(Saved entries)

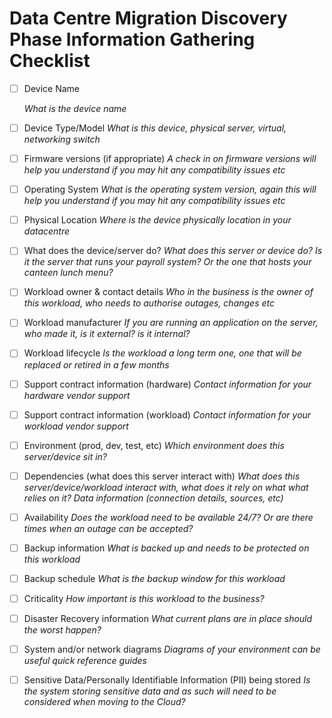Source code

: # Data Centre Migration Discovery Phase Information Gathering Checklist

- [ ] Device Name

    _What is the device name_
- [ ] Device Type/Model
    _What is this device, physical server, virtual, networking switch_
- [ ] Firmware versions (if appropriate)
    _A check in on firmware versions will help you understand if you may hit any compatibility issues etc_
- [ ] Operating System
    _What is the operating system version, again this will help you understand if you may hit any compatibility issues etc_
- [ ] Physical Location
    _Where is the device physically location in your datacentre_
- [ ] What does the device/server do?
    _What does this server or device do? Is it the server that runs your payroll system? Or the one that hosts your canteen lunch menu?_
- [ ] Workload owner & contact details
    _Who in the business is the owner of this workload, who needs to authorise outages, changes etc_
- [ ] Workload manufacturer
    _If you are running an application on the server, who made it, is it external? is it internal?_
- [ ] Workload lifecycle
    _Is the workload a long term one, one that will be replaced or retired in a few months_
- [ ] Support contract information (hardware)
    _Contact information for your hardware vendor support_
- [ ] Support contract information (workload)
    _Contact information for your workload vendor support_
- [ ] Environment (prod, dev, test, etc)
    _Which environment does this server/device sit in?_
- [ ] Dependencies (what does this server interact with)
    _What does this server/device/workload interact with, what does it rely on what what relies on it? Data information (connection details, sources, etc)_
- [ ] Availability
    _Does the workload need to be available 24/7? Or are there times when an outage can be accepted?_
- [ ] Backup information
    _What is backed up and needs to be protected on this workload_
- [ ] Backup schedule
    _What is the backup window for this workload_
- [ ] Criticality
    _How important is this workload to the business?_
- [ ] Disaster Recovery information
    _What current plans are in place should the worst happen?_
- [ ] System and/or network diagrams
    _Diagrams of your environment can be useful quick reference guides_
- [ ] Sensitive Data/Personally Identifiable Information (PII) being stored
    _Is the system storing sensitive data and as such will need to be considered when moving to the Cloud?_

EXERCISE BRIEF.
Please return the lines of the material, starting at its very beginning and ending at the line that contains "- [ ] Device Name", including both ends. Leave the pictures out of your answer.

EXERCISE OUTPUT.
Source code

: # Data Centre Migration Discovery Phase Information Gathering Checklist

- [ ] Device Name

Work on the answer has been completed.